Mabrouk Chetouane, the head of global market strategy at the French investment bank Natixis, said the change in the labour market was “obvious” but said Brexit appeared to have become “taboo” when talking about it.
He said: “We have decent labour demand but when you look at the supply, it has been cut massively due to Brexit. It creates an imbalance that continues to fuel wage growth and this is here to stay.”
The comments come after figures last week showed that wages, excluding bonuses, were growing at a near-record pace of 7.7pc This is just 0.1 percentage point lower than the peak seen over the summer, which was the highest since comparable data began in 2001.
Leave campaigners repeatedly argued during the referendum campaign that quitting the EU would drive up pay in Britain.

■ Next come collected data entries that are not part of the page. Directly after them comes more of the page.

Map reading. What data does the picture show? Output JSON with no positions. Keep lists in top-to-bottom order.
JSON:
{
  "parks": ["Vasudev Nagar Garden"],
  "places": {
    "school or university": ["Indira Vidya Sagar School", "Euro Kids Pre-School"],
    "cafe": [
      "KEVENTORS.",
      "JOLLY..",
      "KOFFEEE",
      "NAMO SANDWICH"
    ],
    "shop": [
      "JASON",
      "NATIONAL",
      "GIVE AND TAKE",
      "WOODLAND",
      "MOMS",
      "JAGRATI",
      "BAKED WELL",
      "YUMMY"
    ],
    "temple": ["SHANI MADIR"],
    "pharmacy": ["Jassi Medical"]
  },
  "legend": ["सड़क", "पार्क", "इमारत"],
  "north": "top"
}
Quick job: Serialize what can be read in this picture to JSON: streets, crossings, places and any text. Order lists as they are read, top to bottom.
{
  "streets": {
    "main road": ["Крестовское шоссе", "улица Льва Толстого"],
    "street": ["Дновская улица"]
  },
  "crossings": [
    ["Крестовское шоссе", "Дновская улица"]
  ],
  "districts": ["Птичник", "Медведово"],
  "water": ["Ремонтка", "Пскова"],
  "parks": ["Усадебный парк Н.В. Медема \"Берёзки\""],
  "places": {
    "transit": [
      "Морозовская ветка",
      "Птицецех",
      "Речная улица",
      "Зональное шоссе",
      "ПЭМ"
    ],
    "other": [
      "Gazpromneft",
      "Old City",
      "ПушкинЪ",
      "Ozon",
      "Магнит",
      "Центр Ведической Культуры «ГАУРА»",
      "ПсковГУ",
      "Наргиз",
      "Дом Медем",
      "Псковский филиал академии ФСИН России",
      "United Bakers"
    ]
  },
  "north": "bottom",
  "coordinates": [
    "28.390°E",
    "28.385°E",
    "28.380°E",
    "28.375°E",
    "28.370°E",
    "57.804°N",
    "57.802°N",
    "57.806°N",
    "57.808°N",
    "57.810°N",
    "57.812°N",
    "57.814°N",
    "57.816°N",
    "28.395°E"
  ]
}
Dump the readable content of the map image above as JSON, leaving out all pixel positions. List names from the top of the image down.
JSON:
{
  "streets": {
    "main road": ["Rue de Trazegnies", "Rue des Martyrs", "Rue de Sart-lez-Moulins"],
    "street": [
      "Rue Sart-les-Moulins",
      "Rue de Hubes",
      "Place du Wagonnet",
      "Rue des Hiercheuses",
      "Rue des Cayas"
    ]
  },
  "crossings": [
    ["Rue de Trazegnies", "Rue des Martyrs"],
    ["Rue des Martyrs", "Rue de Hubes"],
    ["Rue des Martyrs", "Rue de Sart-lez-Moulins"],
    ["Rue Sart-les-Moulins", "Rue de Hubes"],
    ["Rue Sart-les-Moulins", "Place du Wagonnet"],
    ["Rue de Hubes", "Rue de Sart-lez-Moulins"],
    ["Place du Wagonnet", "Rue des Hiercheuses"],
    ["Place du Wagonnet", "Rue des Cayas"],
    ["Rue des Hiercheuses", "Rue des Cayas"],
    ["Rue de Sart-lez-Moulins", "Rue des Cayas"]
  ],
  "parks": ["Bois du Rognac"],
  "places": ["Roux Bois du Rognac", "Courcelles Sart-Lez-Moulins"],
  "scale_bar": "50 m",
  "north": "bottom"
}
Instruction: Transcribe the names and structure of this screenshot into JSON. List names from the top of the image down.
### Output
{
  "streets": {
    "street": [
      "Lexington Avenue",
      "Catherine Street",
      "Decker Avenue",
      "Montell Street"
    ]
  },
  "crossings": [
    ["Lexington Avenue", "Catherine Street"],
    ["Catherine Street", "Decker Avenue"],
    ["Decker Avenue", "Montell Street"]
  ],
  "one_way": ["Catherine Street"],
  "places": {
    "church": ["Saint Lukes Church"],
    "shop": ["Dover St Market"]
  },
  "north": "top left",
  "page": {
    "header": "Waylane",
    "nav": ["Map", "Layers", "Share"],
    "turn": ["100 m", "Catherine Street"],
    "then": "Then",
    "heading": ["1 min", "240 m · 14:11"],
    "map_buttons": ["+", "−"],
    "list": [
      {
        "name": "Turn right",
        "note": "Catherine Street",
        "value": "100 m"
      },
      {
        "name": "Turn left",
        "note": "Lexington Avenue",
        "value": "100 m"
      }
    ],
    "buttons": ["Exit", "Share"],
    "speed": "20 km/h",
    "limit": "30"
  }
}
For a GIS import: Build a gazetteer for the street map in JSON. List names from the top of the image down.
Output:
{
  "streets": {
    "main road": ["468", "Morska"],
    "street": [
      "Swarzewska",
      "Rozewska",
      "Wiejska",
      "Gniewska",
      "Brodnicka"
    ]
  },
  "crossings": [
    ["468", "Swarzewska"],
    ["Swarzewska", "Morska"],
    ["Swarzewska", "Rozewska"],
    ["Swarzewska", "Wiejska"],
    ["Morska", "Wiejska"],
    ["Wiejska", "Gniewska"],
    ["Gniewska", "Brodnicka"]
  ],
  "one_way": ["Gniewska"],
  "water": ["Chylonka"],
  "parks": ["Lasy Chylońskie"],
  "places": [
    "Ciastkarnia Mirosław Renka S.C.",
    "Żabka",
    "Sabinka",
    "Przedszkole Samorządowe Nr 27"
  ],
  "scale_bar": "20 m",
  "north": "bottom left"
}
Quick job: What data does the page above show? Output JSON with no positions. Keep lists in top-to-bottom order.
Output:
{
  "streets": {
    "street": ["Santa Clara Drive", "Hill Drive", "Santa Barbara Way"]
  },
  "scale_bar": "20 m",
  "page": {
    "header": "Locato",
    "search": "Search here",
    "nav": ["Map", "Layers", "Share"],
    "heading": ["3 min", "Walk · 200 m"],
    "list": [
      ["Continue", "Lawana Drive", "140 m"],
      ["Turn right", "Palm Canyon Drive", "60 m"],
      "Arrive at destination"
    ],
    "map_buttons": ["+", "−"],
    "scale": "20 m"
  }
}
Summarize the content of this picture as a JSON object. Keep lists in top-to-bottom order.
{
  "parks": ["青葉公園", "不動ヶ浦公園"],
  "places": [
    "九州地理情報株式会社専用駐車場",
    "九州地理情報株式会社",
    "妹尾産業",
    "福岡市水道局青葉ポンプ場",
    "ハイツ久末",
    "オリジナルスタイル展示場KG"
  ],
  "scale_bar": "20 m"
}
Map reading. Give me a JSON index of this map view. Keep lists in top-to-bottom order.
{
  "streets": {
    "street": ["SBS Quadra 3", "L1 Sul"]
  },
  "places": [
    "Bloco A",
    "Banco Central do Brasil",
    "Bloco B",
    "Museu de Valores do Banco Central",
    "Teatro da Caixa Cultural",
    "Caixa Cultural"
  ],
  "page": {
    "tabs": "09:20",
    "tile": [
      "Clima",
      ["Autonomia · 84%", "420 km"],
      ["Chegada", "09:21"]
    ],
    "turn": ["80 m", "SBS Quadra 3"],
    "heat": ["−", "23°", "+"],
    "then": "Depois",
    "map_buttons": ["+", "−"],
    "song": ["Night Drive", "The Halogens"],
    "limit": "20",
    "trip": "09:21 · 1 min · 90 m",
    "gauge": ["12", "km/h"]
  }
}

Ms Amiot said: “We have seen immigration is still quite high on a net basis but it’s not the same immigrants, so the skill set they bring is a bit different from before.” Net migration reached a record high of 606,000 in the year to June 2022.
Jack Kennedy, a senior economist at hiring website Indeed, said he believed Brexit was “certainly likely to be a contributory factor” towards faster than expected wage growth for unskilled jobs.
He said: “Our own Indeed wage tracker data shows a lot of the categories where wage growth remains highest are the ones where we know Brexit has been an aggravating factor in terms of being able to fill staffing gaps ... a lot of the lower paid sectors are seeing pretty strong rates of wage growth of between about 7pc to 10pc in our data.”
Other factors include a wave of early retirement post-covid and an increase in long-term sickness post-pandemic.